Voters in the District learned on Nov. 3 that, as in launching a spacecraft, any system that depends heavily on computers is vulnerable to error. Although voting went smoothly in some of the city's 137 precincts and improved substantially during the day, some precincts experienced considerable difficulties. The Board of Elections deeply regrets the problems some voters encountered and believes it owes them an explanation. Although the board will prepare and issue a more complete report later, here is what we know now, and what we are doing about it.
Why did things go wrong?
First, the final update computer tape, which the board must have to print its roll of registered voters, wasn't received by the board in usable form until Friday, Oct. 30, approximately two weeks late.
The delay had serious consequences. Registration lists--from which voters could determine errors and omissions--were not available for public inspection in the city's public libraries. Also, the board's staff was unable to check the final tape. The staff had to spend those final hours before the election printing the lists, duplicating them and distributing them to the precincts. Some lists didn't arrive at precincts until after 7 a.m. on election day. In prior years, the roll of registered voters has been delivered to the precincts at least a day in advance.
Second, the final update tape that the board received was full of errors--far more than we had any reason to suspect. This contributed, in some instances, to voters being lost in the system.
Third, in this election the board attempted to reduce the number of special ballots that had clouded the results of prior elections (most notably the 1978 mayoral primary). The new procedure required precinct captains to phone a central location to determine whether a voter who did not appear on the rolls was registered; if he was, he was to be permitted to vote a regular ballot. Unfortunately, so many voters did not appear on the precinct lists that telephone lines into the central file were jammed, and some voters were kept waiting for substantial periods of time.
Some precinct captains responded to the breakdown by resuming the former practice of allowing persons to vote by special ballot. Others clung more tenaciously to the new system. When the board realized the system was not working, it ordered the experiment abandoned. Unfortunately, by that time, some voters had given up.

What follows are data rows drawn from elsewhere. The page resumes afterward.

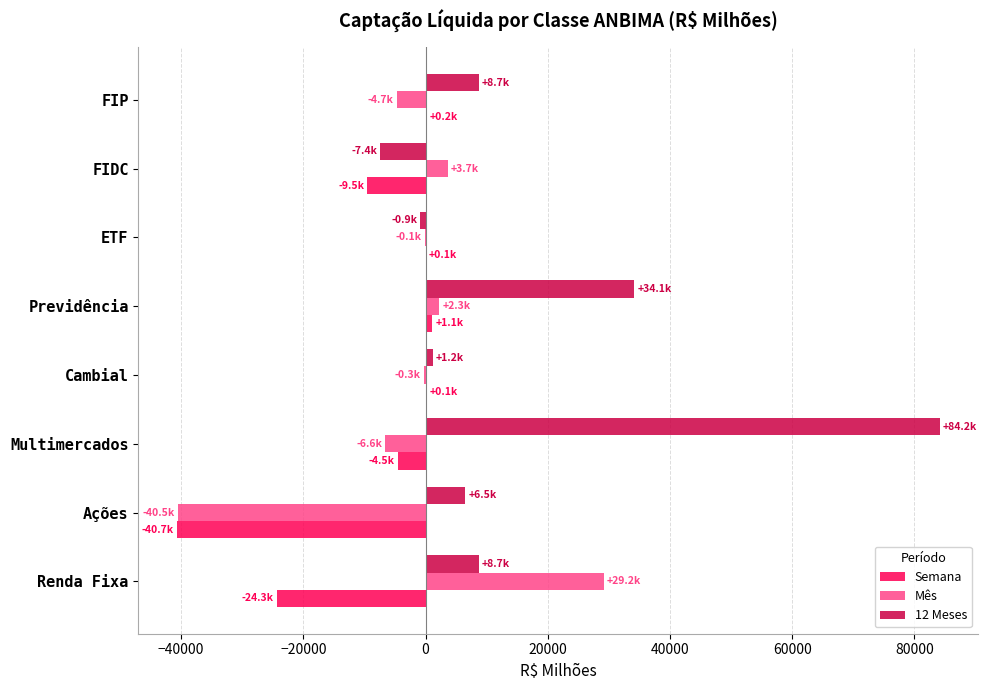

What is the sum of all Mês values?

-16948.0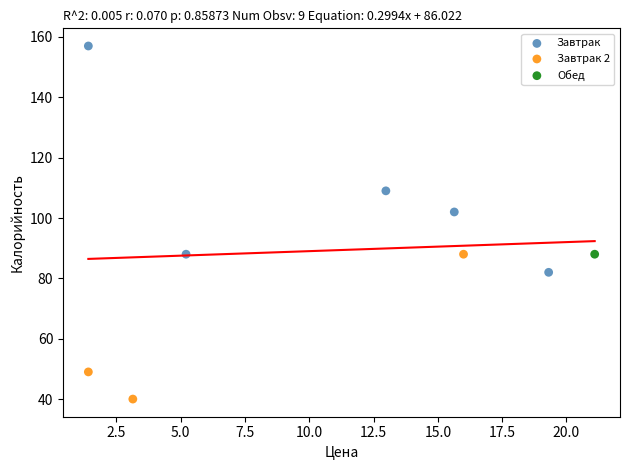

Which series contains the highest Y value?

Завтрак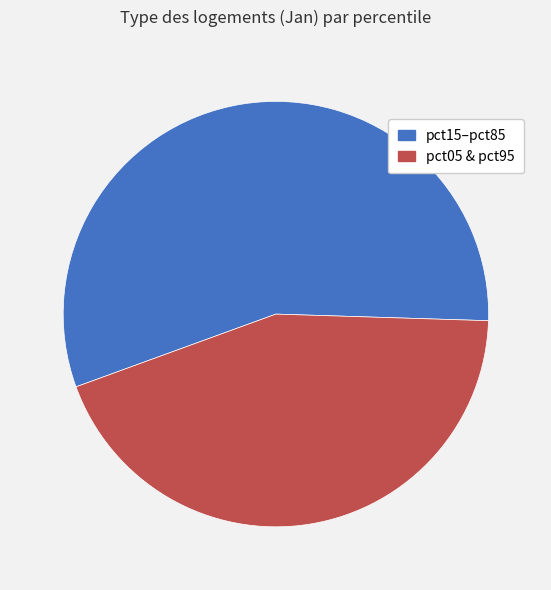

Does any single category account for the majority?

Yes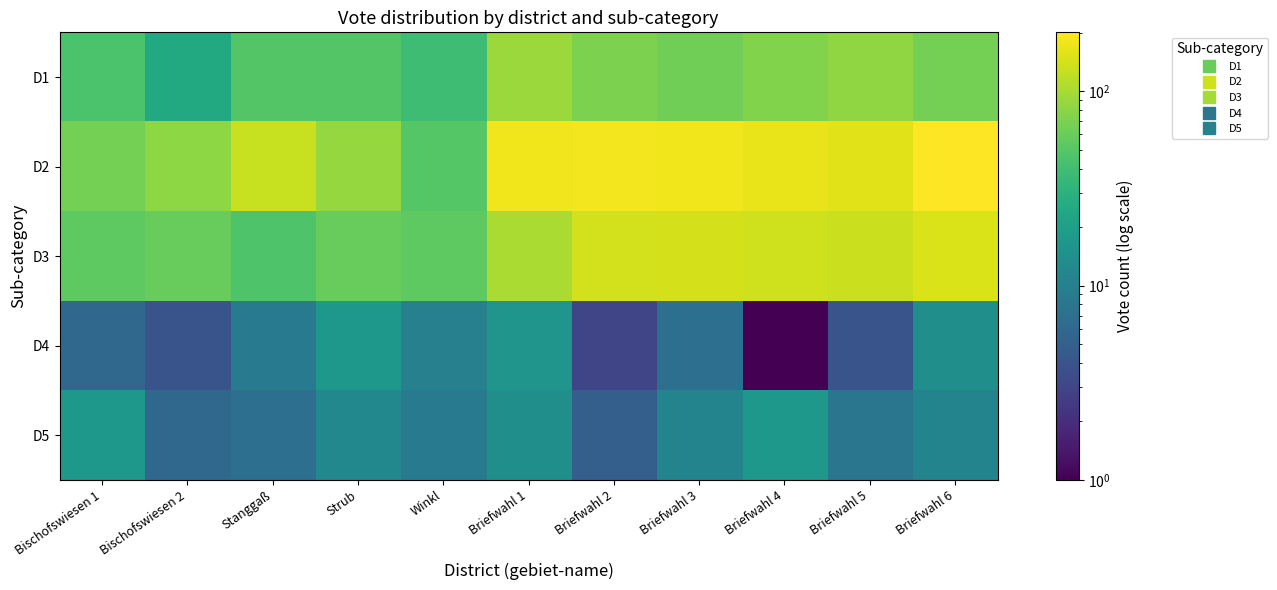

At Bischofswiesen 2, list the series in order from largest to smallest.

D2, D3, D1, D5, D4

Fourth, there was some confusion in the advisory neighborhood commission/single member district ballot distribution. This is only the third time the District has conducted ANC/SMD elections, which involve 364 different posts. The bugs have not yet been worked out.
Finally, some precinct workers inexplicably required voters to show identification although written and oral directions of the board were that the identification program was entirely voluntary.
What is the board doing about the problem?
The board was as angered as voters by the confusion in some precincts. First, we will appoint a committee to study the election and prepare a report--which we will publish --analyzing the problems and recommending ways to avoid them in the future. Public comment during the course of the study will be solicited for the committee's final report.
Second, the board has known for a long time that our master list of votes is not accurate. The problems encountered in this election are not new. In 1979 and again in 1980, the board recommended to the city council that, as has been done in other jurisdictions, it declare all registrations void, and that the board undertake a massive re-registration drive. The council did not look favorably on that suggestion.
Therefore, the board's staff began the laborious task of assembling in alphabetical order the approximately 1 million voter cards that it had in its citywide files. That task, which took almost six months, has been completed, but the files now must be purged and the information verified. This is a tedious task that we are pledged to complete before September 1982. We will begin these final operations within a month. However, realistically, a problem that has existed for years cannot be cured overnight.
The board will also suggest to the council that when it considers redistricting it also consider clarifying and rationalizing the ANC/SMD's districts. Those districts should also be rationalized so that they fit more conveniently into precinct patterns. Some precincts have five ANC/SMDs within their boundaries. Such a situation invites confusion.
Since 1978, the board has substantially improved the election process in the District; 1981 was an obvious disappointment. But just as we corrected the mistakes of 1978, we will move to correct the problems that occurred earlier this month. To accomplish this task, we will need and will ask for the help and support of the city's elected officials and its citizens.